Lawyers are hungry for personal injury lawsuits. There is immense competition and advertising. Do not assume just based upon advertising that the lawyer has handled or tried your type of case. Ask for your lawyer's experience and results. Ask to speak to former clients, if possible. You need to control the consultation. Do not be intimidated or bullied by the lawyer. You are the one hiring, remember that.
#7. Do you have the time necessary to actually work on my case now?
Be very careful about going to the name everyone else knows. Lawyers love to get clients signed up and then sit on the cases, while they sign up additional new cases. This is certainly not all lawyers, but it happens all too often. Lawyers will sign up a client and then wait 12-18 months to file suit, just prior to the statute of limitations. That delay is harming you. It is delaying money that you may be entitled to. Ask the lawyer if he will have the full time necessary to devote to your case? I would ask the lawyer how many other cases he has pending and how much of his time does he plan on devoting to your specific case?
#6. When will my lawsuit be filed?
Demand specific answers. Many lawyers do not like to work on specific cases until there is a deadline. I have seen all too often, viable lawsuits sit for a year or two because there was no pending statute of limitations. If you have a lawsuit, I am a strong believer that it can be very beneficial to file suit sooner than later. Unless there is a justifiable delay in filing, I would ask if your case will be filed within 2 weeks?
#5. Will my case actually go to trial? And if so when?
Your lawyer better be expecting every single case to go to trial. If your lawyer tells you that your case is going to settle, be very cautious about what you are settling for. It is hard to be properly compensated if you are not prepared to go trial. Ask for time frames. It will be hard to give exact answers, but these are relevant questions. Many personal injury cases can be resolved within 2-3 years, sometimes less.
#4. What is my case worth?
Ask this question. Your lawyer will have some idea. It is true that it can be a broad range based upon discovery, liability and unknown medical issues. At the very least, your lawyer should be able to provide a spectrum and explain the unknowns to you. Use your own judgment. Do not be fooled by lawyers who make promises that seem unrealistic.
#3. Will you be the actual attorney handling my case?:
Be careful about the meet and greet, and then never seeing that lawyer again. Find out specifically who will be handling your case? Who will be your contact? Who will you be speaking to on the telephone? etc. Be careful about meeting the persons in charge, only to later realize that an associate will be handling your case.
#2. What will my participation in the lawsuit be?

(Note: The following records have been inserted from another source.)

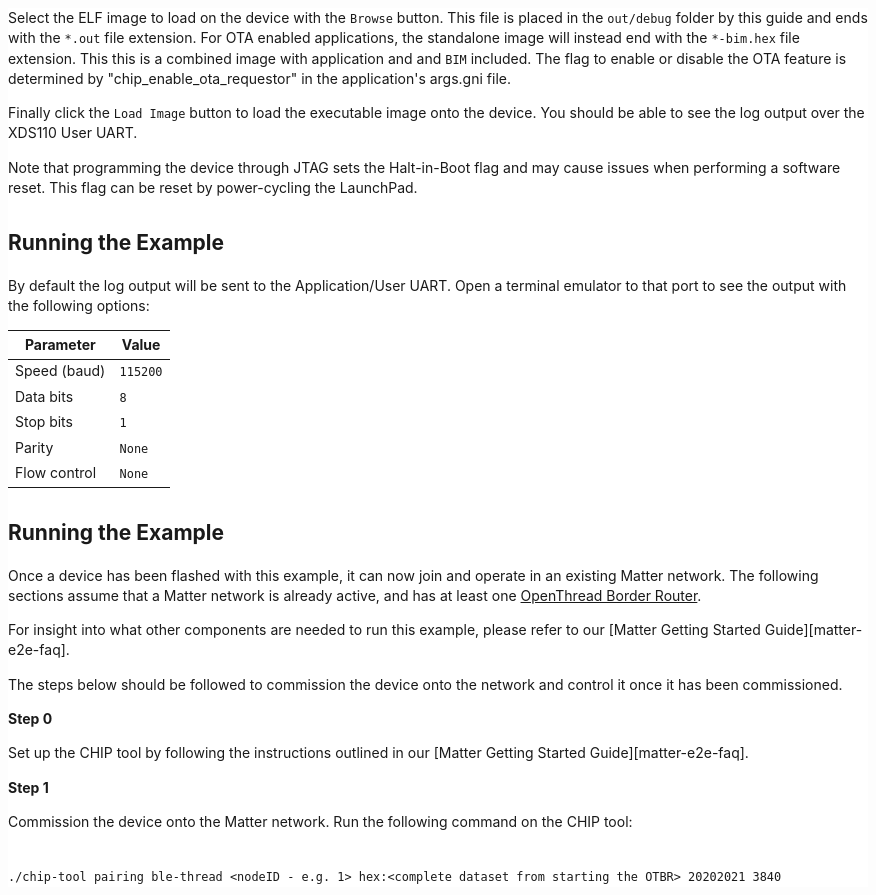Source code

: Select the ELF image to load on the device with the `Browse` button. This file
is placed in the `out/debug` folder by this guide and ends with the `*.out` file
extension. For OTA enabled applications, the standalone image will instead end
with the `*-bim.hex` file extension. This this is a combined image with
application and and `BIM` included. The flag to enable or disable the OTA
feature is determined by "chip_enable_ota_requestor" in the application's
args.gni file.

Finally click the `Load Image` button to load the executable image onto the
device. You should be able to see the log output over the XDS110 User UART.

Note that programming the device through JTAG sets the Halt-in-Boot flag and may
cause issues when performing a software reset. This flag can be reset by
power-cycling the LaunchPad.

## Running the Example

By default the log output will be sent to the Application/User UART. Open a
terminal emulator to that port to see the output with the following options:

| Parameter    | Value    |
| ------------ | -------- |
| Speed (baud) | `115200` |
| Data bits    | `8`      |
| Stop bits    | `1`      |
| Parity       | `None`   |
| Flow control | `None`   |

## Running the Example

Once a device has been flashed with this example, it can now join and operate in
an existing Matter network. The following sections assume that a Matter network
is already active, and has at least one [OpenThread Border
Router][ot_border_router_setup].

For insight into what other components are needed to run this example, please
refer to our [Matter Getting Started Guide][matter-e2e-faq].

The steps below should be followed to commission the device onto the network and
control it once it has been commissioned.

**Step 0**

Set up the CHIP tool by following the instructions outlined in our [Matter
Getting Started Guide][matter-e2e-faq].

**Step 1**

Commission the device onto the Matter network. Run the following command on the
CHIP tool:

```

./chip-tool pairing ble-thread <nodeID - e.g. 1> hex:<complete dataset from starting the OTBR> 20202021 3840

```


[matter]: https://csa-iot.org/all-solutions/matter/
[ccs]: https://www.ti.com/tool/CCSTUDIO
[sysconfig]: https://www.ti.com/tool/SYSCONFIG
[ot_border_router_setup]: https://openthread.io/guides/border-router/build
[uniflash]: https://www.ti.com/tool/download/UNIFLASH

This is a very important question. Lawsuits are about teamwork. Make sure you understand your role and what is expected (or not expected) before hiring your lawyer. If you are very passionate about your case, you may want to stay more involved. Will your lawyer let you? (Some will and some won't).
#1. Will you get me more money than other attorneys and why?
Personal injury lawsuits are typically about money. Sometimes, you'll be in a position to make change, but a majority of the cases focus on obtaining the maximum recovery for you. You need to hire the personal injury lawyer that gives you that best opportunity. You only get to try your case once. You need to make the most of it. It is your lawsuit, and you need to be prepared to ask tough questions of any lawyer you are considering to hire.